2. The film winding core according to claim 1, wherein the material is an elastically deformable material.

3. The film winding core according to claim 1, wherein the material comprises at least one selected from the group consisting of sponge, rubber, and foam.

4. The film winding core according to claim 1, wherein the film supporting portions are arranged at regular intervals in the rotational direction.

5. The film winding core according to claim 1, wherein the positions of the film supporting portions, the number of the film supporting portions, and a height of the film supporting portions protruding from the outer peripheral surface of the core body are adjusted so that the core body fits within a polygon having a minimum area required to surround all the film supporting portions in a cross-section perpendicular to a rotational axis of the film winding core.

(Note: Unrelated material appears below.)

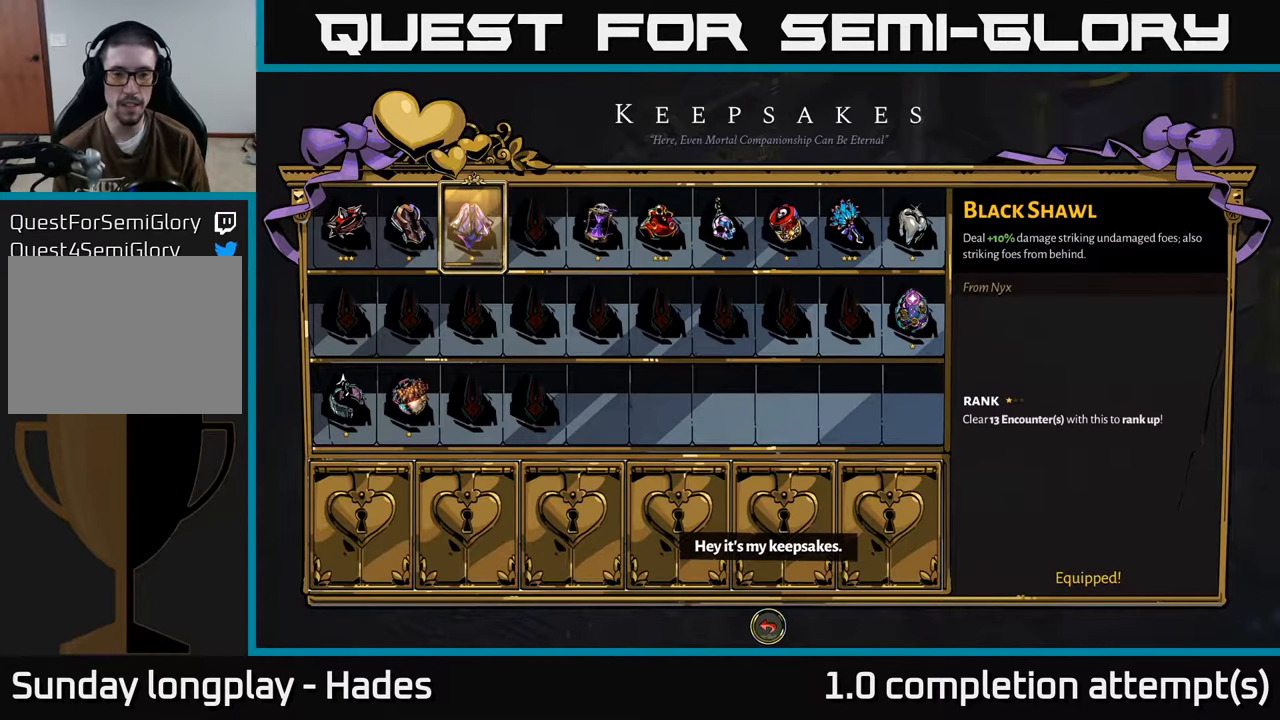
{"buttons": [], "left_stick": "right", "events": [[17, "B", "down"], [84, "B", "up"], [300, "left_stick", "right"]]}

6. The film winding core according to claim 1, wherein

the film supporting portions are each provided so as to extend from one side of the core body to the other side of the core body, and

a longitudinal direction of the film supporting portion is parallel to a rotational axis of the film winding core.

7. The film winding core according to claim 1, wherein the film supporting portion has a shape of a semicircular column, a rectangular column, or a hollow semicircular column.

8. The film winding core according to claim 1, further comprising a pair of bearing portions which are mounted on both sides of the core body and into which a shaft used to rotate the film winding core is to be inserted.

9. The film winding core according to claim 8, wherein the bearing portions are constituted by a pair of flanges each having a bearing hole and being detachable from the core body.

10. A wound film body comprising:

the film winding core according to claim 1; and

a long film wound on the film winding core.

11. The wound film body according to claim 10, wherein the film is a film produced using an extruder equipped with a T-die.

12. The wound film body according to claim 11, wherein the film is a porous resin membrane.